Greg Wood recently wrote an interesting article in the Guardian titled “Two centuries after the first proper bookie, betting’s future is no banker.” Such is the competitive landscape in the UK gambling space, he highlighted more and more betting markets are over-broke at the best prices available. Essentially this means that a punter can back every outcome and be sure to make a profit. Greg goes on to argue that “bookmakers are not booming. Instead, day by day and little by little, it is eating itself from inside and no one, it seems, has either the foresight or the authority to call a halt.”

Last week it prompted the CEO for GVC Holdings (owner of Ladbrokes and Coral) to call on its industry peers and UK football governing bodies to further impose self-regulation. With an industry wide whistle-to-whistle advertising ban coming into effect later in the year, GVC has called on a complete ban on sports-betting broadcasting at any time of the day and to end all football shirt sponsorship deals in the UK.

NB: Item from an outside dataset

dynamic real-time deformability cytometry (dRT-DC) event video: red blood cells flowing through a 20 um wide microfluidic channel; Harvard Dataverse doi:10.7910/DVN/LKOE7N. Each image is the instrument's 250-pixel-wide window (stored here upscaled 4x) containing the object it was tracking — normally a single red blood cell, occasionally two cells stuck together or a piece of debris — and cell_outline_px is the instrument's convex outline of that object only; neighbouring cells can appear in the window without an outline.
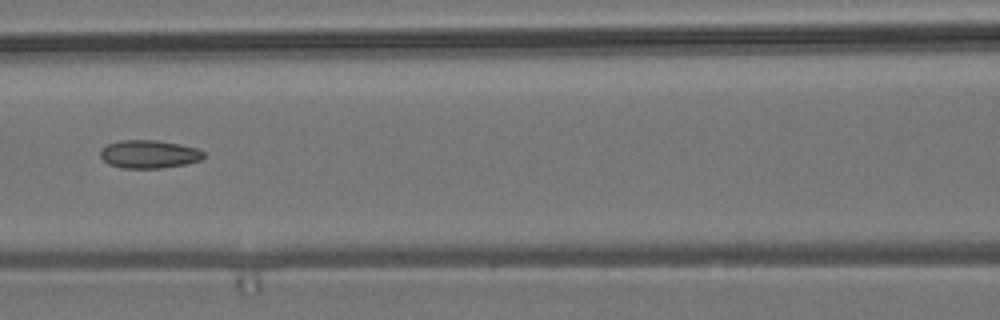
{"species": "common noctule bat (a hibernating species)", "species_latin": "Nyctalus noctula", "temperature_condition": "room temperature", "stored_images_in_passage": 5, "camera_frame_rate_fps": 3000, "um_per_image_px": 0.085, "animal": {"sex": "male", "body_mass_g": 19.2, "forearm_length_mm": 51.8}, "frame": {"image": 1, "passage_image": 5, "time_ms": 5.667, "image_size_px": [1000, 320], "cell_outline_px": [[204, 156], [200, 160], [184, 164], [160, 168], [120, 168], [108, 164], [100, 156], [100, 148], [108, 144], [120, 140], [156, 140], [180, 144], [196, 148], [204, 152]], "centroid_in_image_um": [12.63, 13.1], "position_along_channel_um": 154.0, "area_um2": 16.94}}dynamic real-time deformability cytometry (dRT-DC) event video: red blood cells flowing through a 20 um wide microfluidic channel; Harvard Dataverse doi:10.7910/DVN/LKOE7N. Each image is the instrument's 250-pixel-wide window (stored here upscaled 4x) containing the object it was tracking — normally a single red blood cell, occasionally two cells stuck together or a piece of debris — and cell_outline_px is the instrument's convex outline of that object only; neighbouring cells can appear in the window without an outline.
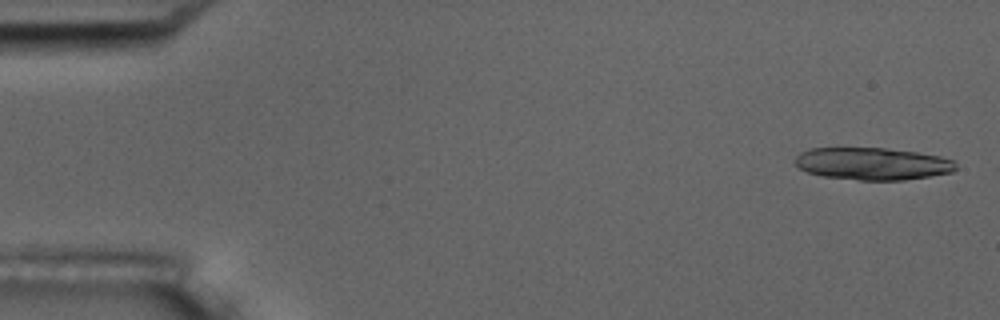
{"species": "common noctule bat (a hibernating species)", "species_latin": "Nyctalus noctula", "temperature_condition": "room temperature", "stored_images_in_passage": 5, "camera_frame_rate_fps": 3000, "um_per_image_px": 0.085, "animal": {"sex": "male", "body_mass_g": 17.5, "forearm_length_mm": 52.3}, "frame": {"image": 1, "passage_image": 1, "time_ms": 0.0, "image_size_px": [1000, 320], "cell_outline_px": [[956, 168], [952, 172], [904, 180], [860, 180], [824, 176], [808, 172], [800, 168], [796, 164], [796, 156], [800, 152], [808, 148], [884, 148], [916, 152], [940, 156], [952, 160], [956, 164]], "centroid_in_image_um": [74.15, 13.91], "position_along_channel_um": 10.8, "area_um2": 30.06}}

In contrast, 32Red have recently extended front-of-shirt deals with Derby County and Rangers. Days after the GVC announcement, the brand issued a statement saying that a “blanket ban on sponsoring clubs will not stop problem gambling.” With 9 of the 20 Premier League Clubs and 17 of the Championship’s 24 teams sporting a betting company on their shirt, any further regulation could have a huge financial impact on the sport. 

It’s going to be interesting to see how many bookmakers will side with GVC and whether further debate will end up in parliament. Should we see a future ban of all TV advertising and front-of-shirt football deals, bookmakers’ budgets are likely to be re-aligned with potential for increased spend across other sports and digital. Some football clubs could join Luton Town in declaring that they are uncomfortable with front-of-shirt sponsorship and will look to alternative sectors for support. If so, we could see a depreciation in the rights fees within the football sponsorship landscape (especially in the Championship). If football is the first sport to go, will this then lead to a blanket ban for all bookmakers involved in sports sponsorship? If so, how could this affect those with a heavier financial dependence on the brand’s associated, such as horse racing? 

In the short-term, we have seen increased mergers (BetBright) and brands focusing on other global markets (188Bet). With congress recently opening the way for states-wide sports betting, we’ve seen several European bookmakers make big plays across the pond in an industry which is predicted to be worth $5bn in annual revenue by 2023. It’s going to be an interesting year for the industry with the potential to have some strong impact on the sponsorship landscape.